Hungry polar bears threaten barnacle geese numbers

A conservation success which has seen barnacle geese numbers bounce back from the brink could be under threat from hungry polar bears struggling to cope with climate change, experts said yesterday. The number of Svalbard barnacle goslings which...

A conservation success which has seen barnacle geese numbers bounce back from the brink could be under threat from hungry polar bears struggling to cope with climate change, experts said yesterday.

The number of Svalbard barnacle goslings which overwintered in the Solway Firth this year was just half of what was expected, according to the Wildfowl and Wetlands Trust (WWT).

The conservation group said the prime suspect for the low numbers were polar bears feasting on eggs in the nests of the geese in their summer breeding site around Spitsbergen, Norway.

Researchers, who have photographed bears in the nests and found evidence of "egg raids", say more polar bears are gathering around Spitsbergen and preying on the eggs because a reduction in Arctic ice is making it harder for them to hunt seals.

Brian Morrell, a zoologist based at the wildlife centre, said: "Our suspicion is that, as climate change reduces the polar ice-floe, making it harder for the bears to hunt their usual diet of seal, they are being driven by hunger to prey on nest sites.

"Obviously it takes a very large quantity of eggs to satisfy an animal as big as a polar bear, especially one with cubs.

"The impact is that entire nesting areas are being stripped bare of eggs and young, with potentially dire consequences for the geese, a stunning wildlife spectacle and wildlife tourism."

The bears could threaten the fortunes of the Svalbard barnacle geese population, which fell to just 300 birds in the 1940s but now sees up to 30,000 birds visiting Scotland each winter.

The turnaround in the birds' fortune was the result of a ban on hunting them, work on monitoring and the provision of a safe habitat for them at Caerlaverock, the WWT said.

The trust's chief executive, Martin Spray, said: "It is a tragedy to witness two species of conservation concern clashing over the right to survive, and demonstrates very graphically the tensions the natural world is experiencing right now.

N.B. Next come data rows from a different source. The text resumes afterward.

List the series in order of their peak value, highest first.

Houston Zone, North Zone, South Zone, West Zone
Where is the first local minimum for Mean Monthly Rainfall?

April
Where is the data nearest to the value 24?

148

"The situation is made all the more sad for WWT and its international partners because the barnacle goose's revival has been a conservation success story of which we were immensely proud."

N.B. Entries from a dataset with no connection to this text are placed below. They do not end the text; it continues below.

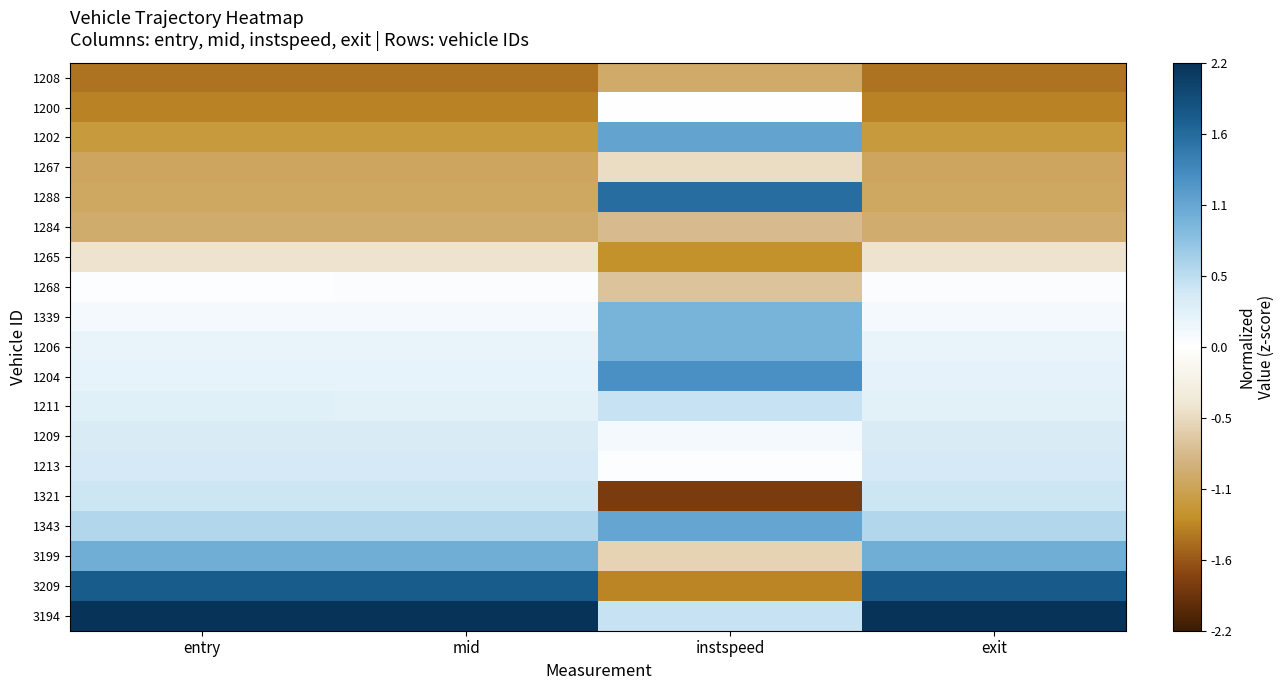

Which series has the largest total across all categories?

3194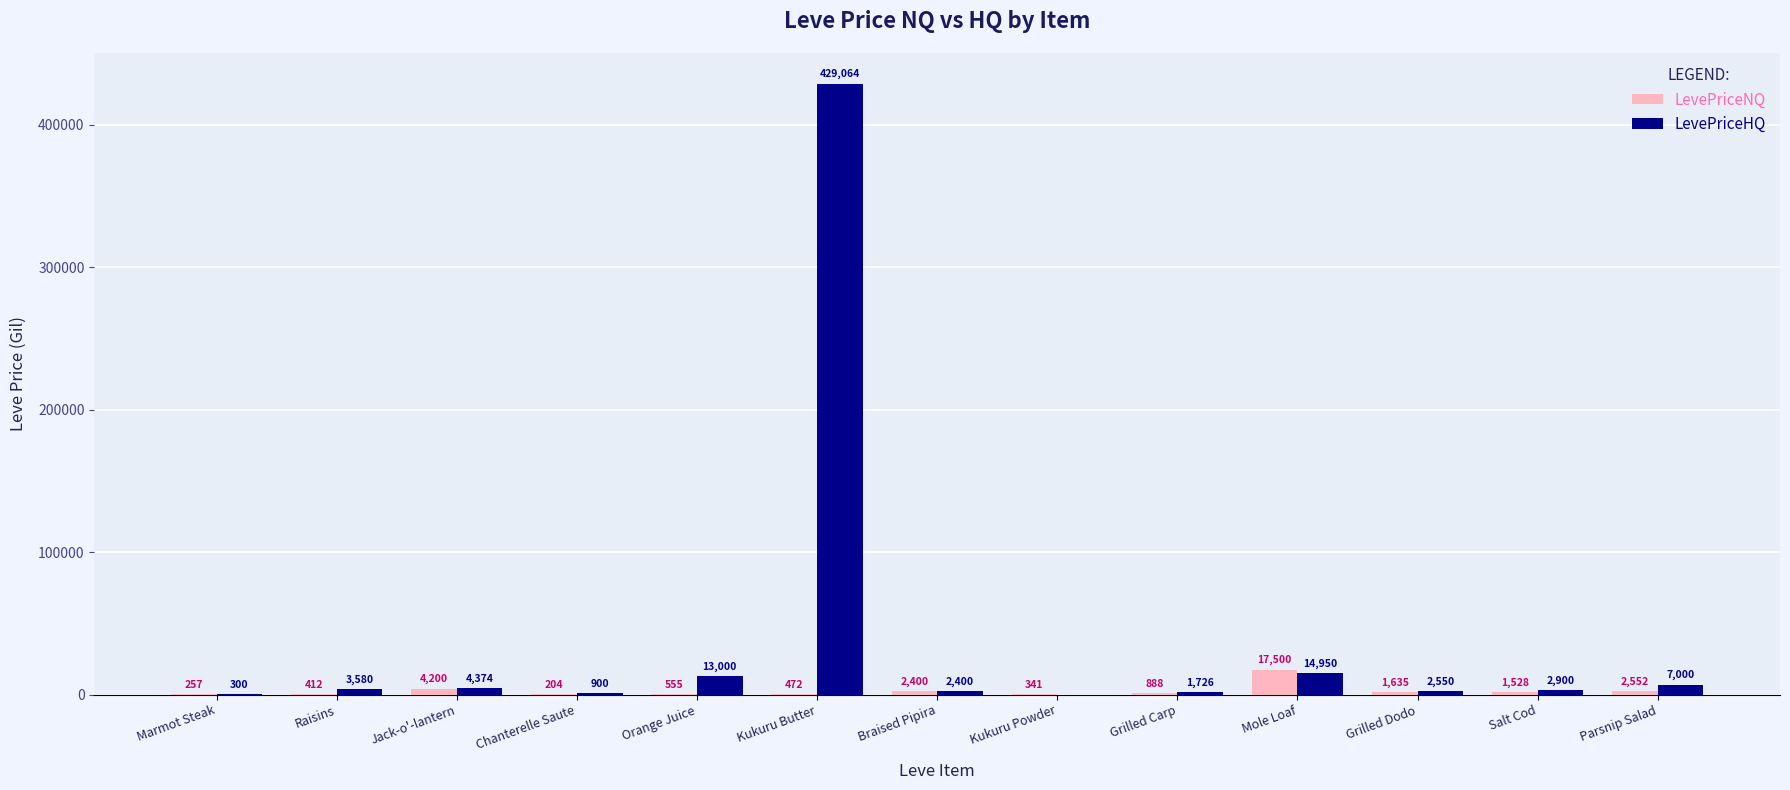

At which label does LevePriceNQ first exceed 888?

Jack-o'-lantern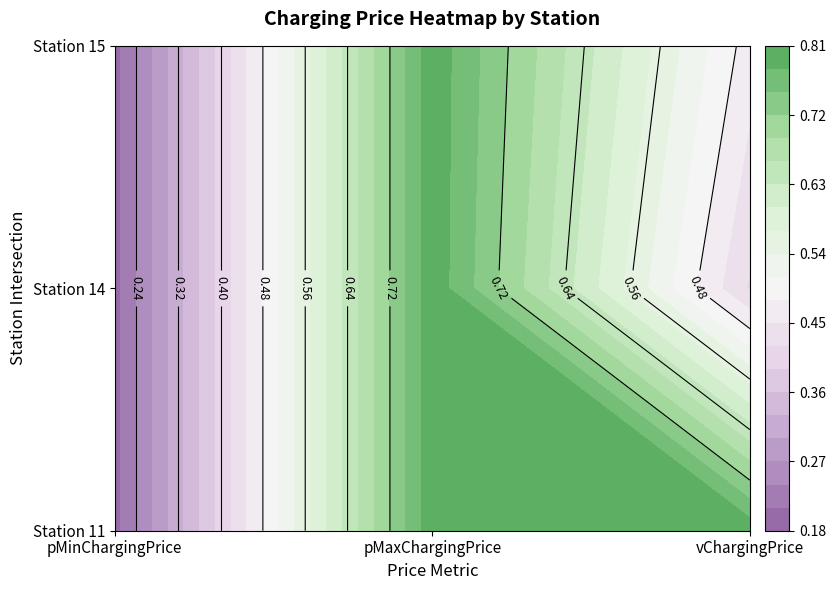

Which series has the largest total across all categories?

11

Mr Morrell is heading to Spitsbergen this summer to monitor how many eggs and chicks are being lost to polar bears and whether sufficient numbers of geese are able to find higher nesting sites safe from the bears.

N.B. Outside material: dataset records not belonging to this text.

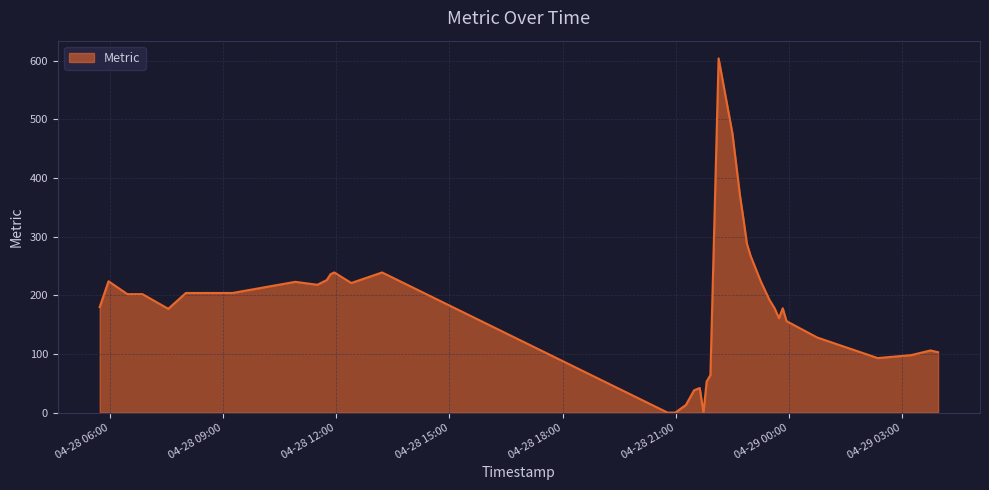

What is the sum of all values?

7161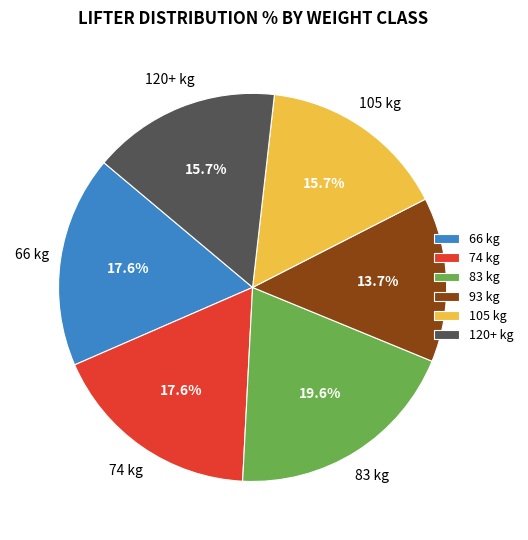

Combined, what portion of the pie is 74 kg and 105 kg?

33.3%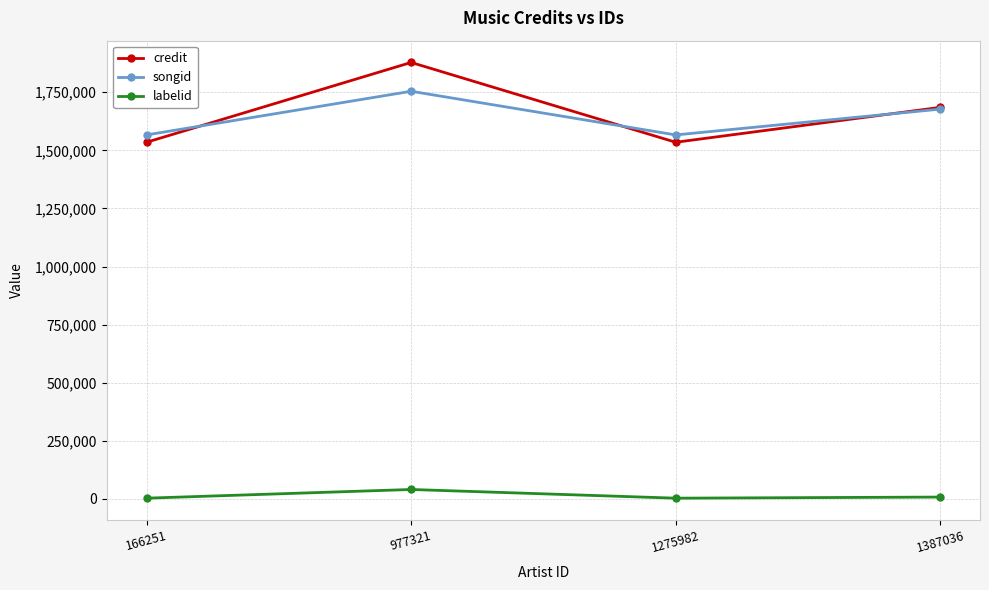

Is this an area chart (filled region under the line)?

No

"Barnacle geese are very long-lived; we have records of some reaching 25 or older. "They could have time, then, to recover from one or two seasons of limited breeding success, perhaps by switching to a cliff nest site."

But he said such sites were in short supply, and the presence of the polar bears in the area were also frightening away the adult geese - leaving the nests open to attack by other species such as gulls and skuas.